Stored items:
*** Block opens ***
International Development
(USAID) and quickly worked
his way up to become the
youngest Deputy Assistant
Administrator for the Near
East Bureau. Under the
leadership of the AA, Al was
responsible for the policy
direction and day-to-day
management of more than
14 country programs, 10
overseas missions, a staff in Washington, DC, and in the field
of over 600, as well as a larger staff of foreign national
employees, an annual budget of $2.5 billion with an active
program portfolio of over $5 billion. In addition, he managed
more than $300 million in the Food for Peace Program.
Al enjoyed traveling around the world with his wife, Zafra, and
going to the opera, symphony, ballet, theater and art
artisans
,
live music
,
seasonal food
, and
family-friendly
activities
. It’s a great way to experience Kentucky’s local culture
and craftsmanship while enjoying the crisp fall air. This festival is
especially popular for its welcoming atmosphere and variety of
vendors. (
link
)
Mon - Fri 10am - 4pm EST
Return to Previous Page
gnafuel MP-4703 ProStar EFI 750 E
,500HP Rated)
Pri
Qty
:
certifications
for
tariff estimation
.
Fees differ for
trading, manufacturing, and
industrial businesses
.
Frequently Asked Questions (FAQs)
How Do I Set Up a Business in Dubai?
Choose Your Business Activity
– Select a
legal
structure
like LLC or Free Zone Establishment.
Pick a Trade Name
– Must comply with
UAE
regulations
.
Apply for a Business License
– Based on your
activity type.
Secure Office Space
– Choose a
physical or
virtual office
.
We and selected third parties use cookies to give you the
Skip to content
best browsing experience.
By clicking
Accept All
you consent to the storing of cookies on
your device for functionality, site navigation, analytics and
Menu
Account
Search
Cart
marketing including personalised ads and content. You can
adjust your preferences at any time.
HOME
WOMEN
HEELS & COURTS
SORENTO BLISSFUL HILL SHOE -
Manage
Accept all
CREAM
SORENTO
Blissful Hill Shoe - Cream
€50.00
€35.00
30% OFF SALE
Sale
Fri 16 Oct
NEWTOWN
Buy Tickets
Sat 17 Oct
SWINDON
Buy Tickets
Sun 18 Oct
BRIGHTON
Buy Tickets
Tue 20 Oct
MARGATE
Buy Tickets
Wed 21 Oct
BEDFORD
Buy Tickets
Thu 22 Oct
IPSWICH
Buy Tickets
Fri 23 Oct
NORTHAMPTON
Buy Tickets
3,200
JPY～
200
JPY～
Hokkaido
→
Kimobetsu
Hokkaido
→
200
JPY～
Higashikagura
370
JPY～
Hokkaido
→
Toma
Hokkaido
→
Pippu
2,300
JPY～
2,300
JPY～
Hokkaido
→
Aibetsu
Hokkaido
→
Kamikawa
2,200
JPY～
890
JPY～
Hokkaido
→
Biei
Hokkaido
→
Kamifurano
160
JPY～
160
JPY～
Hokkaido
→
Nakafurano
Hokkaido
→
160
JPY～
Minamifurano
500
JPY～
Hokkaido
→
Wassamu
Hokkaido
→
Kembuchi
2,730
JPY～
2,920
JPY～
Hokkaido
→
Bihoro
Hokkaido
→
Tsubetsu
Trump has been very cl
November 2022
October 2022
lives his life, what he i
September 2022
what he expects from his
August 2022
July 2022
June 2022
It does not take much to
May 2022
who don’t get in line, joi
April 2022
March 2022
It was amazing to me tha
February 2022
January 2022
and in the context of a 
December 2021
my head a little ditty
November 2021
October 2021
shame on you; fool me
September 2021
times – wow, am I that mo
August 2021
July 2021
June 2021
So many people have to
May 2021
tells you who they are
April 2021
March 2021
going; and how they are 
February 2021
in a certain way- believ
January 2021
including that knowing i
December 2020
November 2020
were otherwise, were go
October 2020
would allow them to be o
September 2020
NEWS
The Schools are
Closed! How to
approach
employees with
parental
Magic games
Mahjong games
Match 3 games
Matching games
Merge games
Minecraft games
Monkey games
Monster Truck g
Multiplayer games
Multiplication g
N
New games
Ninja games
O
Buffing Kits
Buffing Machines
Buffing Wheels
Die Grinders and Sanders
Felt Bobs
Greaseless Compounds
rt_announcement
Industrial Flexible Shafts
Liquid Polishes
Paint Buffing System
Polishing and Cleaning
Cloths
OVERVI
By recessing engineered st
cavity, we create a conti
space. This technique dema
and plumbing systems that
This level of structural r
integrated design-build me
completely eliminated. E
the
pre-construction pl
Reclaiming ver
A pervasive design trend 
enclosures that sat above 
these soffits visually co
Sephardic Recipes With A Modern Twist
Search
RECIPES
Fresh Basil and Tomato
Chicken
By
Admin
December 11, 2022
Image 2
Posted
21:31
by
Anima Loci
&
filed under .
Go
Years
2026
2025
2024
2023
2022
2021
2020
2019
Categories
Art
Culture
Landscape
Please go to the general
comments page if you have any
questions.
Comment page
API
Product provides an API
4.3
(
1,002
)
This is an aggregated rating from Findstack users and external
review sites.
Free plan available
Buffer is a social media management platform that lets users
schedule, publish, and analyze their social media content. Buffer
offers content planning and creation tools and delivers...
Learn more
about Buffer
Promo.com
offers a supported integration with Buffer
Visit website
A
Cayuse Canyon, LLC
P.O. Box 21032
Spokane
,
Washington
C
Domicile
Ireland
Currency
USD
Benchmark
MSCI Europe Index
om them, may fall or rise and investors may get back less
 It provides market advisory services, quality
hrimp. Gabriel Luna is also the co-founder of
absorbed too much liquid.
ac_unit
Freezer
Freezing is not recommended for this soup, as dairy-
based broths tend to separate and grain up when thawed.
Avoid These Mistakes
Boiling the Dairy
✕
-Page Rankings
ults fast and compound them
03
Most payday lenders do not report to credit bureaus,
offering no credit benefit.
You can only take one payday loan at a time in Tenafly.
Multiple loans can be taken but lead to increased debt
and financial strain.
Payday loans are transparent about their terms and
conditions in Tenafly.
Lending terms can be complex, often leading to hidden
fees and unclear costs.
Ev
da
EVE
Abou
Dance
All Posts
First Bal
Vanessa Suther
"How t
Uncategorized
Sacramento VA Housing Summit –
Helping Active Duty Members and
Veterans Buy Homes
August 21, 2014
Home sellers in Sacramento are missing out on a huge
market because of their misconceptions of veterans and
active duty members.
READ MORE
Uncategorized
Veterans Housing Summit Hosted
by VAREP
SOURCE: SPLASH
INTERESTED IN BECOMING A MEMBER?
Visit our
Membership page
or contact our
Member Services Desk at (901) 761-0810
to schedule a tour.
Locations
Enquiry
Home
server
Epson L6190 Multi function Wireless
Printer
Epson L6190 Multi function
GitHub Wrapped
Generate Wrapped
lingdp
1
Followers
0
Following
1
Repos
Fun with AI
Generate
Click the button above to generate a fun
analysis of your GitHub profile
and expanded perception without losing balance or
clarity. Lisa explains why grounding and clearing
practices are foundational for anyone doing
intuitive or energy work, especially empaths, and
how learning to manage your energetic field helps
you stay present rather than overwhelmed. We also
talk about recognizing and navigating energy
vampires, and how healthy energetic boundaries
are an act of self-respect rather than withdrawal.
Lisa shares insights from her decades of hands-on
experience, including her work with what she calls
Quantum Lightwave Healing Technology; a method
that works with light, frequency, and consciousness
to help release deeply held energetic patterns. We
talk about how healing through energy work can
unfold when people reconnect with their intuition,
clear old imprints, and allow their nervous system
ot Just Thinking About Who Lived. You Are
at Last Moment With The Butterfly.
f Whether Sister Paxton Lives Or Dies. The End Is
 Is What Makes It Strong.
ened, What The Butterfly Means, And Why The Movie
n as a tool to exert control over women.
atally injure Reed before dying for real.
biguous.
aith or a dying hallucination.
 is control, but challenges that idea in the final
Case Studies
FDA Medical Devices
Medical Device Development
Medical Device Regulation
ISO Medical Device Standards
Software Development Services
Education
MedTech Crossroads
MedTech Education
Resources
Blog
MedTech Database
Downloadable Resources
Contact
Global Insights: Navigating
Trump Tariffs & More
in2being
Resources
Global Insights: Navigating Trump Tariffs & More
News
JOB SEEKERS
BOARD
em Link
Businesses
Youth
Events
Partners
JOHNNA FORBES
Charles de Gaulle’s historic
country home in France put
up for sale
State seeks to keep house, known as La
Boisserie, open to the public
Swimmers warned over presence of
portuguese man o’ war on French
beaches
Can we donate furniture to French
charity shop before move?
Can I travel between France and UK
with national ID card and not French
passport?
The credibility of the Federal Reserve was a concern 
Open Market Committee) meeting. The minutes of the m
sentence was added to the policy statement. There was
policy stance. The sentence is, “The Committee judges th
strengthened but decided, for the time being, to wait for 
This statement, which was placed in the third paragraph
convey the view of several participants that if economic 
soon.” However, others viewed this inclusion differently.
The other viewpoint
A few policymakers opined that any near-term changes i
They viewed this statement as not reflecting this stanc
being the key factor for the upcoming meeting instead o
*** Block closes ***
§ Exercise brief
Each line in the data that holds the word "social" must be copied.

§ Response to the exercise
Buffer is a social media management platform that lets users
schedule, publish, and analyze their social media content. Buffer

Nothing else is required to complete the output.